→ **EXERCISE AIM**:
Quote the listing in full, exactly as given, minus any pictures.

→ **DATA TO USE**:
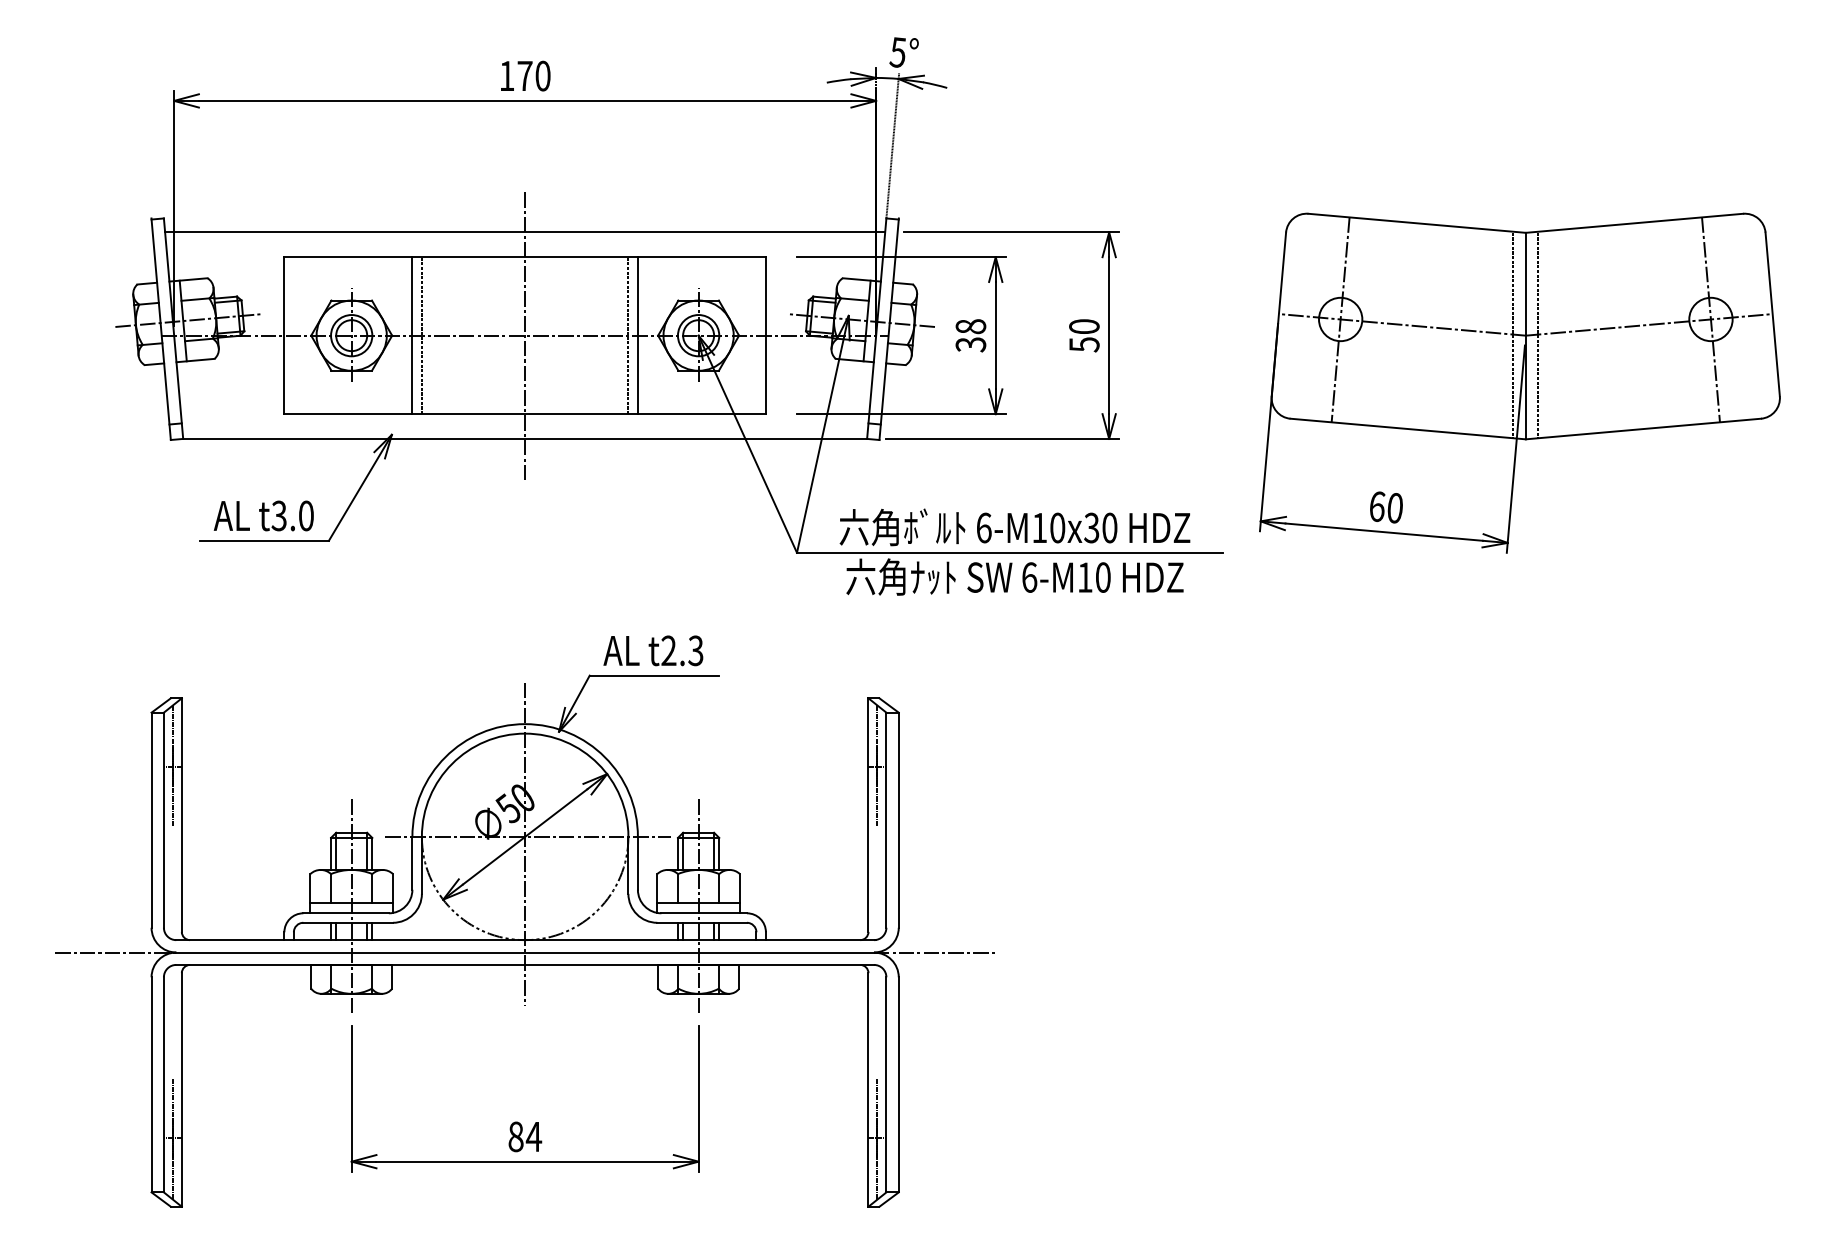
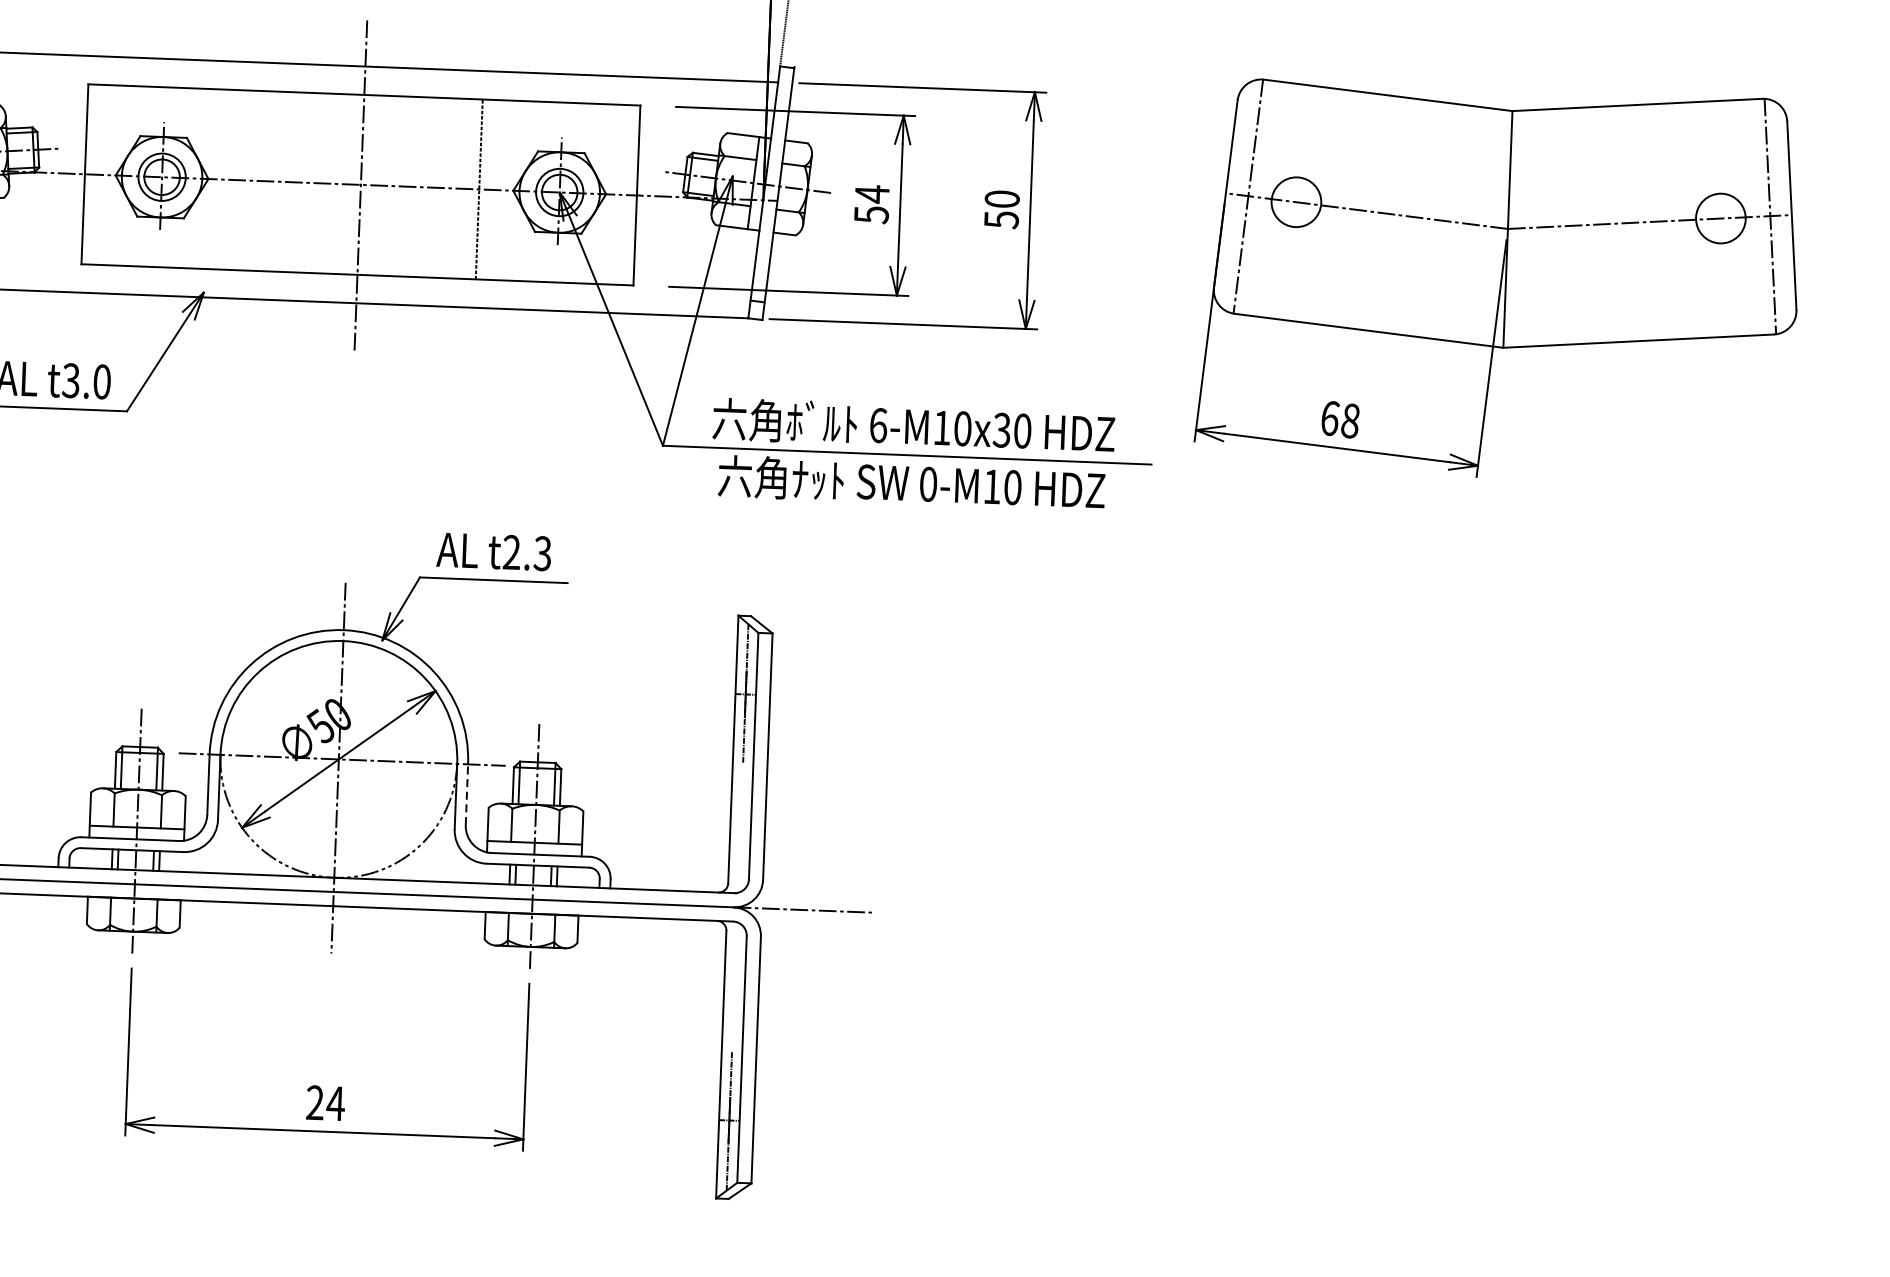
line: (1340, 319) -> (1248, 195), moved
line: (1710, 319) -> (1769, 215), moved
text: (970, 334) -> (871, 203), 38 -> 54
line: (412, 335) -> (231, 179), removed
line: (421, 335) -> (242, 180), removed
line: (637, 335) -> (489, 189), removed
line: (1513, 335) -> (1493, 228), removed
line: (1538, 335) -> (1522, 229), removed
text: (1394, 508) -> (1349, 421), 60 -> 68
text: (1029, 577) -> (928, 484), 6-M10 -> 0-M10
line: (637, 862) -> (466, 793), solid -> dashed
text: (515, 1136) -> (314, 1102), 84 -> 24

→ **REPLY**:
line: (1340, 319) -> (1248, 195), moved
line: (1710, 319) -> (1769, 215), moved
text: (970, 334) -> (871, 203), 38 -> 54
line: (412, 335) -> (231, 179), removed
line: (421, 335) -> (242, 180), removed
line: (637, 335) -> (489, 189), removed
line: (1513, 335) -> (1493, 228), removed
line: (1538, 335) -> (1522, 229), removed
text: (1394, 508) -> (1349, 421), 60 -> 68
text: (1029, 577) -> (928, 484), 6-M10 -> 0-M10
line: (637, 862) -> (466, 793), solid -> dashed
text: (515, 1136) -> (314, 1102), 84 -> 24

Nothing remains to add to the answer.